**Что требуется:**
Отредактируйте отрывок о польских консерваторах: перепишите его часть, начиная со слов «Консерваторы, не отрицая» и далее до слов «в социальной жизни.» включительно, заменив «традиционных ценностей» на «исконных ценностей».

**Предложенный отрывок:**
От станчиков не отставали и консерваторы российской части Польши. Не слишком популярные у себя в крае, они пытались обратить успех начинающего романиста в свой символический ресурс. По взглядам и ценностным установкам консерваторы Царства Польского не многим отличались от галицийцев, однако действовали в совершенно ином окружении и политическом климате. После поражения Январского восстания 1863—1864 годов в России началась антипольская — или, точнее, антишляхетская — реакция, которая выразилась не только в упразднении оставшихся в Царстве элементов автономии, но и в суровой предварительной цензуре, русификации образования и делопроизводства, ограничении в правах собственности шляхты и католического духовенства. В таких условиях публичная дискуссия на политические темы стала невозможна, и повестка дня свелась к вопросам хозяйственного, научного и литературного характера. В частности, шли дебаты о модернизации польской экономики и культуры, о наступлении «века капитала», и в этих дебатах сформировалось два противоборствующих лагеря — консерваторов и прогрессистов («молодых», «позитивистов»).
Консерваторы, не отрицая пользы прогресса в целом, считали, что шляхта должна обуздать процессы модернизации (активно участвуя в жизни гмины и сельском судопроизводстве, кредитных и благотворительных обществах, включаясь в предпринимательскую деятельность) и таким образом защитить себя от разрушительного действия времени. Самосохранение шляхты означало и сбережение традиционных ценностей, коллективным носителем которых она являлась, а ценности эти, по мнению защитников «благородного сословия», оставались единственной скрепой, способной удержать общество Царства Польского от распада и равнодушия к своей судьбе. Непременным атрибутом польскости, с точки зрения консерваторов, была христианская, католическая религиозность — поэтому в эпоху секуляризации они приветствовали усиление роли церковных институтов в социальной жизни.

**Исходные данные:**
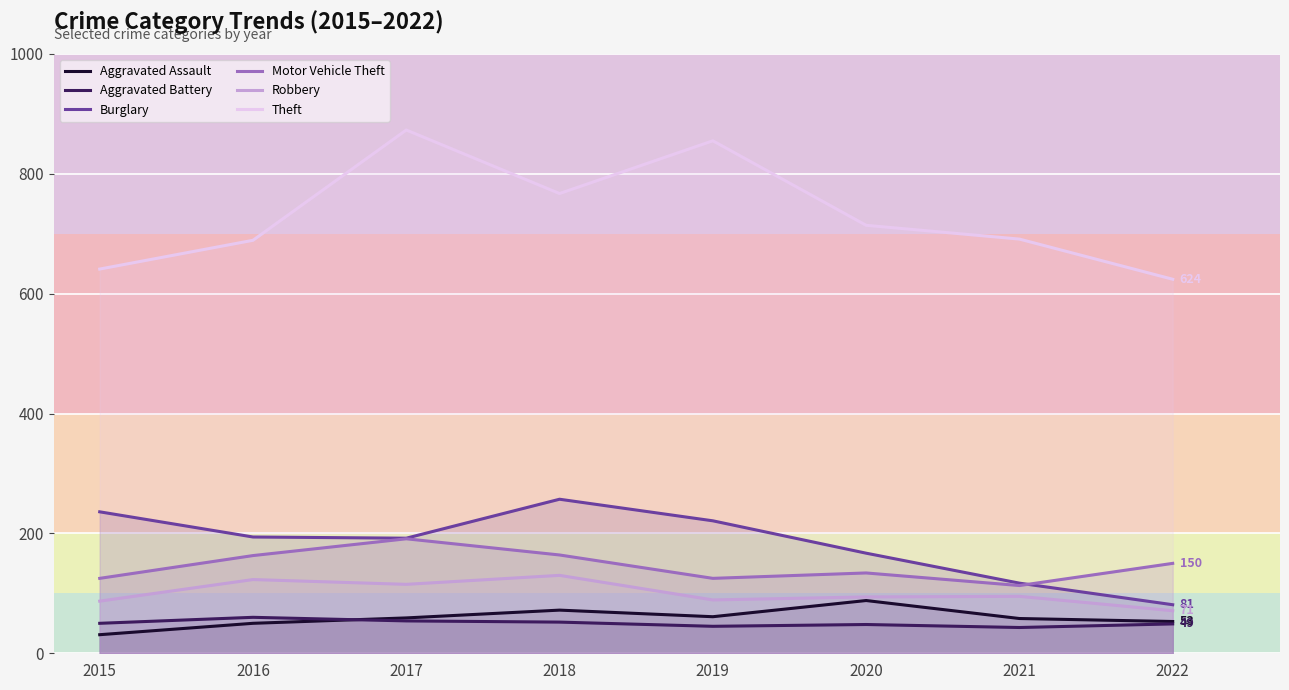

Which series has the largest total across all categories?

Theft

**Ответ:**
Консерваторы, не отрицая пользы прогресса в целом, считали, что шляхта должна обуздать процессы модернизации (активно участвуя в жизни гмины и сельском судопроизводстве, кредитных и благотворительных обществах, включаясь в предпринимательскую деятельность) и таким образом защитить себя от разрушительного действия времени. Самосохранение шляхты означало и сбережение исконных ценностей, коллективным носителем которых она являлась, а ценности эти, по мнению защитников «благородного сословия», оставались единственной скрепой, способной удержать общество Царства Польского от распада и равнодушия к своей судьбе. Непременным атрибутом польскости, с точки зрения консерваторов, была христианская, католическая религиозность — поэтому в эпоху секуляризации они приветствовали усиление роли церковных институтов в социальной жизни.